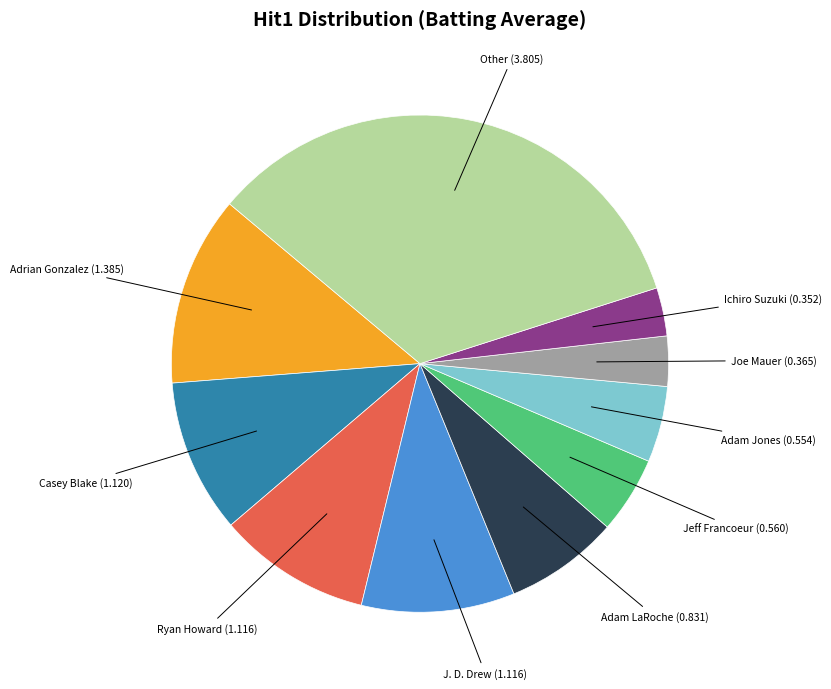

Is there a majority slice in this chart?

No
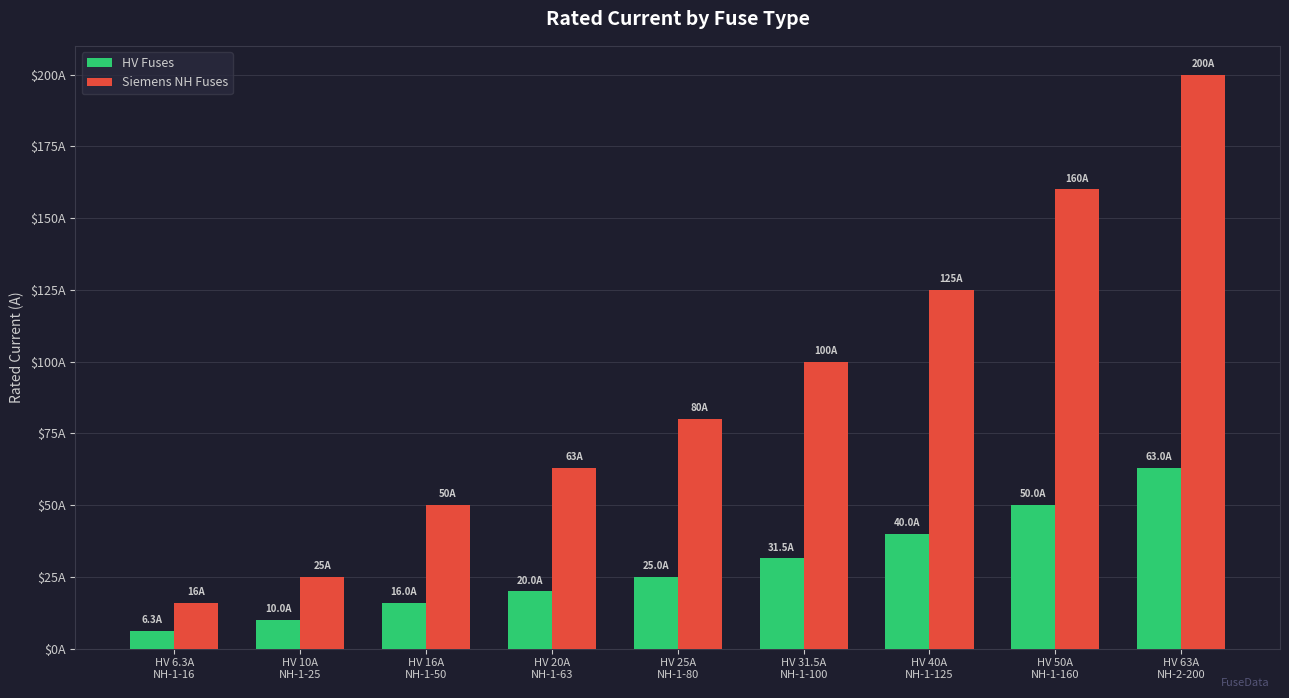

Which series changed the most between HV 16A
NH-1-50 and HV 31.5A
NH-1-100?

Siemens NH Fuses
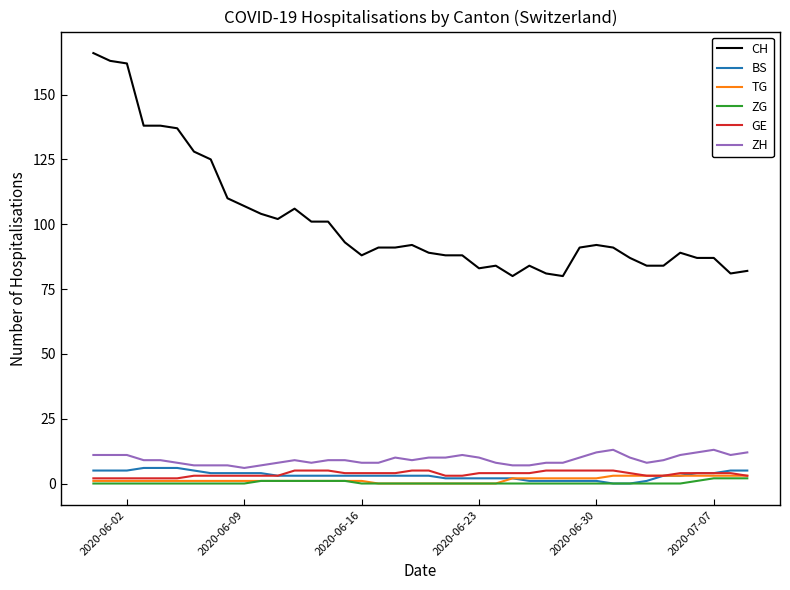

How many lines are shown in the chart?

6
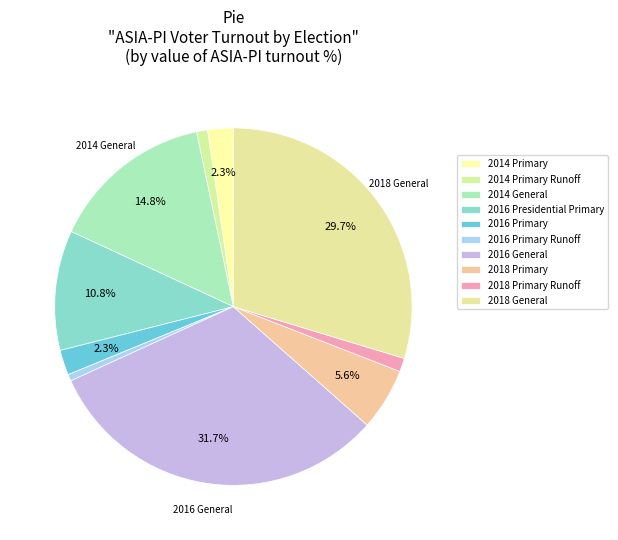

What is the smallest slice in the pie chart?

2016 Primary Runoff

** What you are asked to do **
Show each line of the data above that contains the word "chart".

** Solution for this problem **
Is there a majority slice in this chart?
How many lines are shown in the chart?
What is the smallest slice in the pie chart?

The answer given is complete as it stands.